• EXERCISE DETAILS: The listing is to be reproduced exactly, excluding its pictures.

───── INFORMATION SHOWN

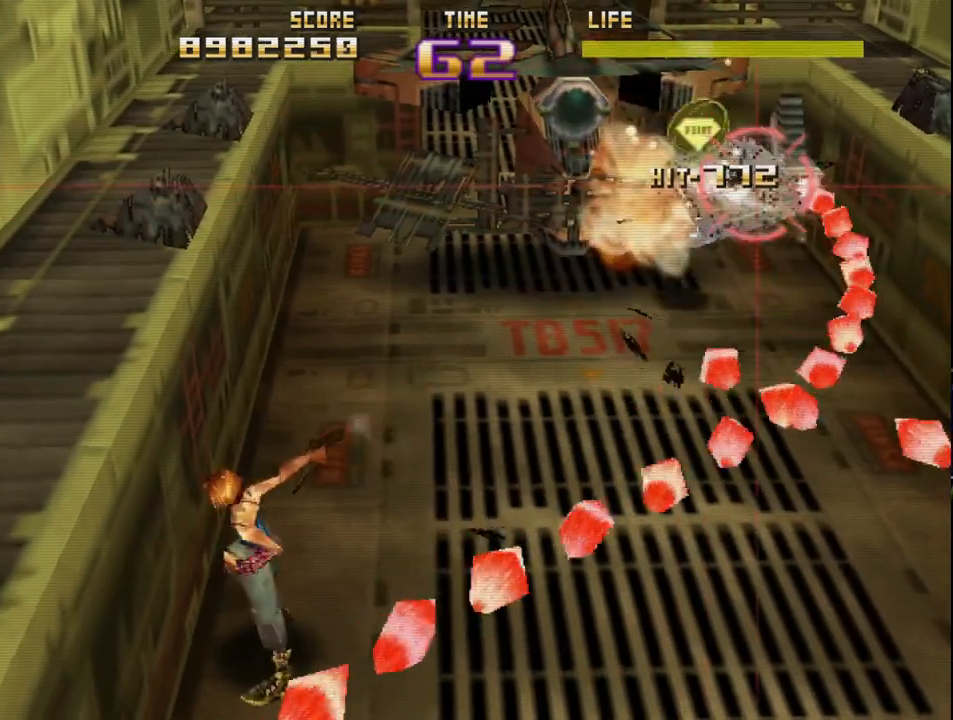
{"buttons": ["R2"], "left_stick": "center", "events": [[400, "left_stick", "up"], [467, "left_stick", "center"]]}
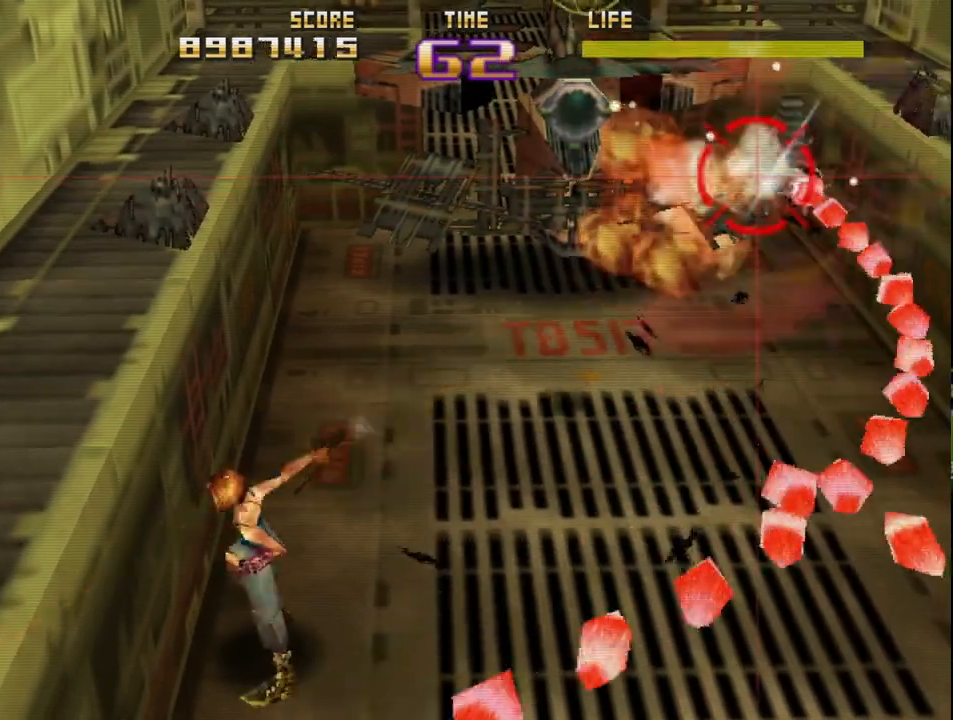
{"buttons": ["R2"], "left_stick": "center", "events": []}
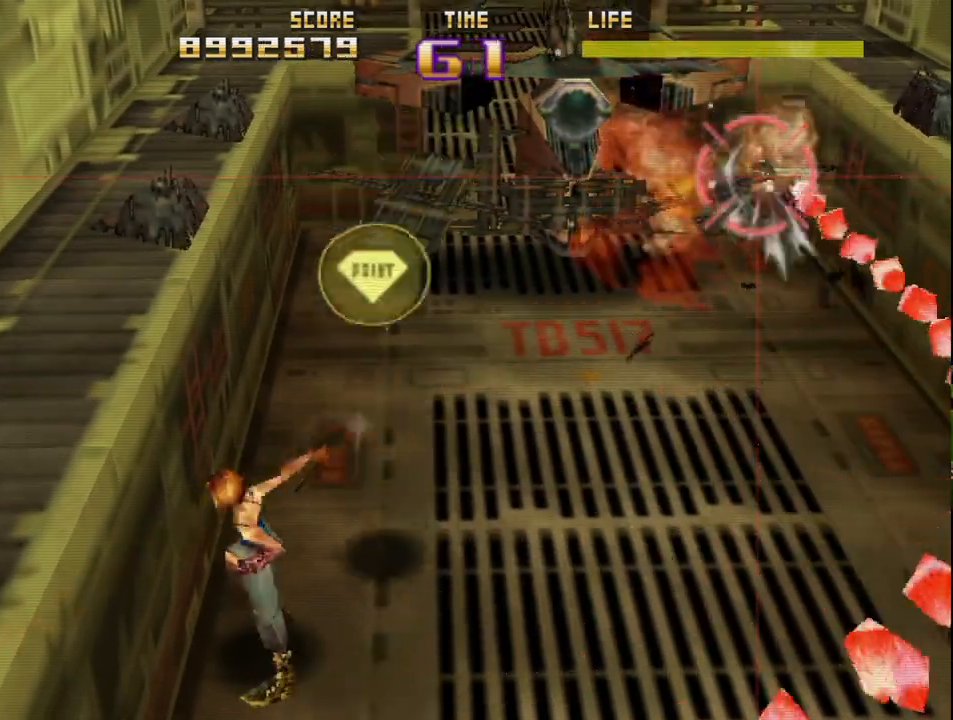
{"buttons": ["R2"], "left_stick": "center", "events": []}
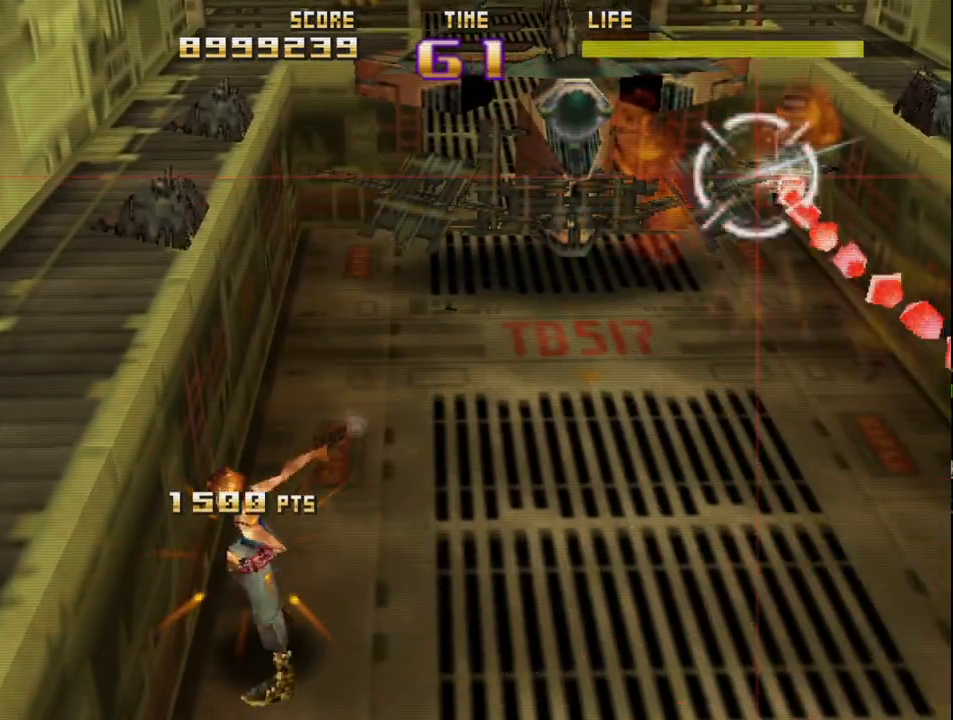
{"buttons": ["R2"], "left_stick": "up-left", "events": [[433, "left_stick", "up-left"]]}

──────────

• REPLY:
{"buttons": ["R2"], "left_stick": "center", "events": [[400, "left_stick", "up"], [467, "left_stick", "center"]]}
{"buttons": ["R2"], "left_stick": "center", "events": []}
{"buttons": ["R2"], "left_stick": "center", "events": []}
{"buttons": ["R2"], "left_stick": "up-left", "events": [[433, "left_stick", "up-left"]]}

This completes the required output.